CD Recensies

RACHMANINOV: MOMENTS MUSICAUX; PIANOSONATE NR. 2; SERINGEN

Rachmaninov: Moments musicaux op. 16 nr. 1-6; ’Seringen’ op. 21/5 (bew); Pianosonate nr. 2 in bes op. 36; Stravinsky: 3 Delen uit Petroesjka; ged. Vuurvogelsuite. Kariné Poghosyan. Centaur CRC 3772 (78’  ). 

Het moet een dilemma zijn voor jonge pianisten die aan een internationale carrière beginnen om repertoire te kiezen voor hun debuut, ook wanneer het gaat om hun eerste opnamen. Wanneer ze voor de veilige weg kiezen en met bekend materiaal komen, lopen ze het risico om niet ongeschonden tevoorschijn te komen in vergelijking met voorgaande beroemdheden en kiezen ze onbekend moois dan is er kans dat daar weinig belangstelling voor bestaat. 

Voor haar cd debuut in 2013 koos de Armeens-Amerikaanse pianiste Kariné Poghosyan voor een soort gulden middenweg met een opname van oorspronkelijke en bewerkte pianocomposities van Khatchaturian (Grand Piano GP 673), nu komt ze met meer Russisch repertoire. Logisch dat ze dit bij haar achtergrond passende materiaal kiest. 

Ze moet enigszins een wonderkind zijn geweest, want ze debuteerde op 14-jarige leeftijd met orkest in Yerevan. Zo te horen is ze als pianiste een ’stevige tante’ die de stukken die ze speelt krachtig en virtuoos aanpakt. Dat hebben deze werken van Rachmaninov en Stravinsky ook nodig. Even is er een moment van lyrische rust in de liedbewerking van ‘Seringen’ en in de  zes Moments musicaux kan ze haar dichterlijke instincten volgen. Het mooist slaagden de nrs. 2, 3 en 4. 

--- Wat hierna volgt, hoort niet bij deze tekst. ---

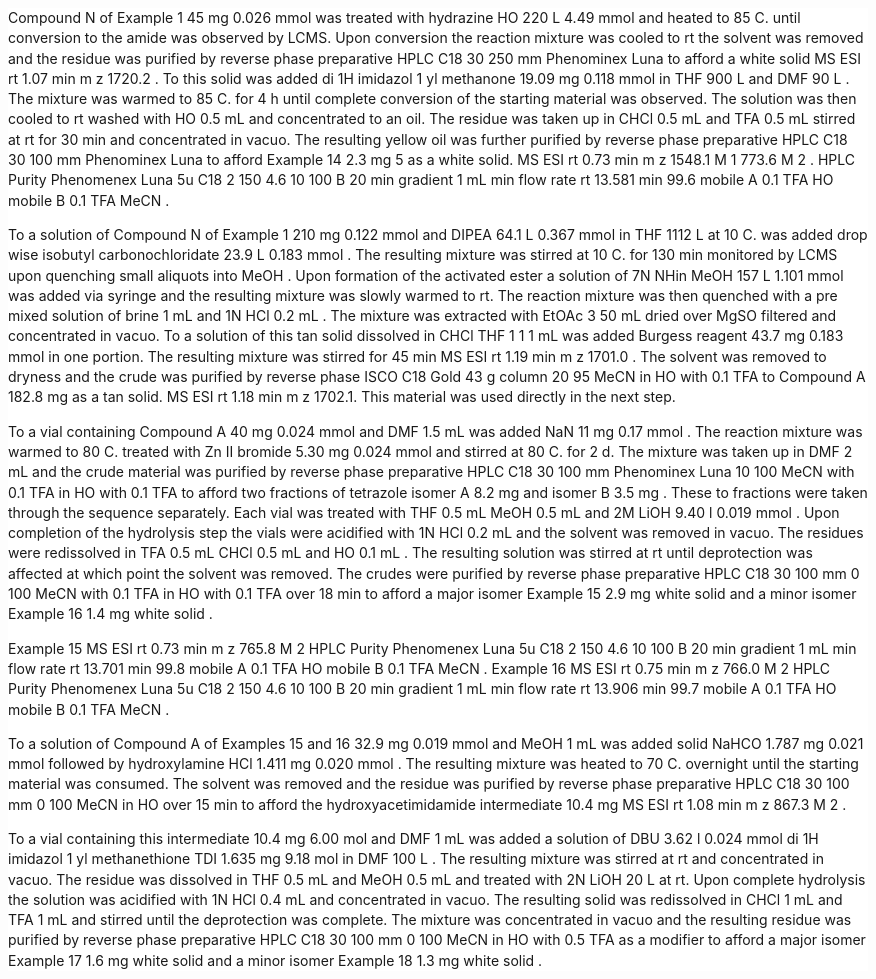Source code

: Compound N of Example 1 45 mg 0.026 mmol was treated with hydrazine HO 220 L 4.49 mmol and heated to 85 C. until conversion to the amide was observed by LCMS. Upon conversion the reaction mixture was cooled to rt the solvent was removed and the residue was purified by reverse phase preparative HPLC C18 30 250 mm Phenominex Luna to afford a white solid MS ESI rt 1.07 min m z 1720.2 . To this solid was added di 1H imidazol 1 yl methanone 19.09 mg 0.118 mmol in THF 900 L and DMF 90 L . The mixture was warmed to 85 C. for 4 h until complete conversion of the starting material was observed. The solution was then cooled to rt washed with HO 0.5 mL and concentrated to an oil. The residue was taken up in CHCl 0.5 mL and TFA 0.5 mL stirred at rt for 30 min and concentrated in vacuo. The resulting yellow oil was further purified by reverse phase preparative HPLC C18 30 100 mm Phenominex Luna to afford Example 14 2.3 mg 5 as a white solid. MS ESI rt 0.73 min m z 1548.1 M 1 773.6 M 2 . HPLC Purity Phenomenex Luna 5u C18 2 150 4.6 10 100 B 20 min gradient 1 mL min flow rate rt 13.581 min 99.6 mobile A 0.1 TFA HO mobile B 0.1 TFA MeCN .

To a solution of Compound N of Example 1 210 mg 0.122 mmol and DIPEA 64.1 L 0.367 mmol in THF 1112 L at 10 C. was added drop wise isobutyl carbonochloridate 23.9 L 0.183 mmol . The resulting mixture was stirred at 10 C. for 130 min monitored by LCMS upon quenching small aliquots into MeOH . Upon formation of the activated ester a solution of 7N NHin MeOH 157 L 1.101 mmol was added via syringe and the resulting mixture was slowly warmed to rt. The reaction mixture was then quenched with a pre mixed solution of brine 1 mL and 1N HCl 0.2 mL . The mixture was extracted with EtOAc 3 50 mL dried over MgSO filtered and concentrated in vacuo. To a solution of this tan solid dissolved in CHCl THF 1 1 1 mL was added Burgess reagent 43.7 mg 0.183 mmol in one portion. The resulting mixture was stirred for 45 min MS ESI rt 1.19 min m z 1701.0 . The solvent was removed to dryness and the crude was purified by reverse phase ISCO C18 Gold 43 g column 20 95 MeCN in HO with 0.1 TFA to Compound A 182.8 mg as a tan solid. MS ESI rt 1.18 min m z 1702.1. This material was used directly in the next step.

To a vial containing Compound A 40 mg 0.024 mmol and DMF 1.5 mL was added NaN 11 mg 0.17 mmol . The reaction mixture was warmed to 80 C. treated with Zn II bromide 5.30 mg 0.024 mmol and stirred at 80 C. for 2 d. The mixture was taken up in DMF 2 mL and the crude material was purified by reverse phase preparative HPLC C18 30 100 mm Phenominex Luna 10 100 MeCN with 0.1 TFA in HO with 0.1 TFA to afford two fractions of tetrazole isomer A 8.2 mg and isomer B 3.5 mg . These to fractions were taken through the sequence separately. Each vial was treated with THF 0.5 mL MeOH 0.5 mL and 2M LiOH 9.40 l 0.019 mmol . Upon completion of the hydrolysis step the vials were acidified with 1N HCl 0.2 mL and the solvent was removed in vacuo. The residues were redissolved in TFA 0.5 mL CHCl 0.5 mL and HO 0.1 mL . The resulting solution was stirred at rt until deprotection was affected at which point the solvent was removed. The crudes were purified by reverse phase preparative HPLC C18 30 100 mm 0 100 MeCN with 0.1 TFA in HO with 0.1 TFA over 18 min to afford a major isomer Example 15 2.9 mg white solid and a minor isomer Example 16 1.4 mg white solid .

Example 15 MS ESI rt 0.73 min m z 765.8 M 2 HPLC Purity Phenomenex Luna 5u C18 2 150 4.6 10 100 B 20 min gradient 1 mL min flow rate rt 13.701 min 99.8 mobile A 0.1 TFA HO mobile B 0.1 TFA MeCN . Example 16 MS ESI rt 0.75 min m z 766.0 M 2 HPLC Purity Phenomenex Luna 5u C18 2 150 4.6 10 100 B 20 min gradient 1 mL min flow rate rt 13.906 min 99.7 mobile A 0.1 TFA HO mobile B 0.1 TFA MeCN .

To a solution of Compound A of Examples 15 and 16 32.9 mg 0.019 mmol and MeOH 1 mL was added solid NaHCO 1.787 mg 0.021 mmol followed by hydroxylamine HCl 1.411 mg 0.020 mmol . The resulting mixture was heated to 70 C. overnight until the starting material was consumed. The solvent was removed and the residue was purified by reverse phase preparative HPLC C18 30 100 mm 0 100 MeCN in HO over 15 min to afford the hydroxyacetimidamide intermediate 10.4 mg MS ESI rt 1.08 min m z 867.3 M 2 .

To a vial containing this intermediate 10.4 mg 6.00 mol and DMF 1 mL was added a solution of DBU 3.62 l 0.024 mmol di 1H imidazol 1 yl methanethione TDI 1.635 mg 9.18 mol in DMF 100 L . The resulting mixture was stirred at rt and concentrated in vacuo. The residue was dissolved in THF 0.5 mL and MeOH 0.5 mL and treated with 2N LiOH 20 L at rt. Upon complete hydrolysis the solution was acidified with 1N HCl 0.4 mL and concentrated in vacuo. The resulting solid was redissolved in CHCl 1 mL and TFA 1 mL and stirred until the deprotection was complete. The mixture was concentrated in vacuo and the resulting residue was purified by reverse phase preparative HPLC C18 30 100 mm 0 100 MeCN in HO with 0.5 TFA as a modifier to afford a major isomer Example 17 1.6 mg white solid and a minor isomer Example 18 1.3 mg white solid .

Maar in de Pianosonate nr. 2, die ze in versie 1932 speelt, weet ze met veel vaart en verve ook voor helderheid te zorgen in een heel persoonlijke visie die iets verfrissends heeft. Wie wil, kan haar vergelijken met Ivo Pogorelich (Sony 1907595660-2), Nikolai Lugansky (Naïve AM 208) en Alexis Weissenberg (DG 427.499-2).

Een goede test voor haar technische en virtuoze kunnen zijn natuurlijk de Drie delen uit Stravinsky’s Petroesjka (1911) die ooit ideaal zijn vastgelegd door Maurizio Pollini (DG 447.431-2). Maar de energie waarmee Poghosyan meteen de ‘danse russe’ zwierig inzet en ‘Chez Petrouchka’ romantische expressie verleent, maakt ook indruk. Datzelfde geldt natuurlijk voor de ‘Danse infernale’ uit een goede bewerking van de belangrijkste gedeelten uit De vuurvogel, een test die ze met vlag en wimpel aflegt en besluit met een mooie afsluitende arpeggio’s in de ‘finale’.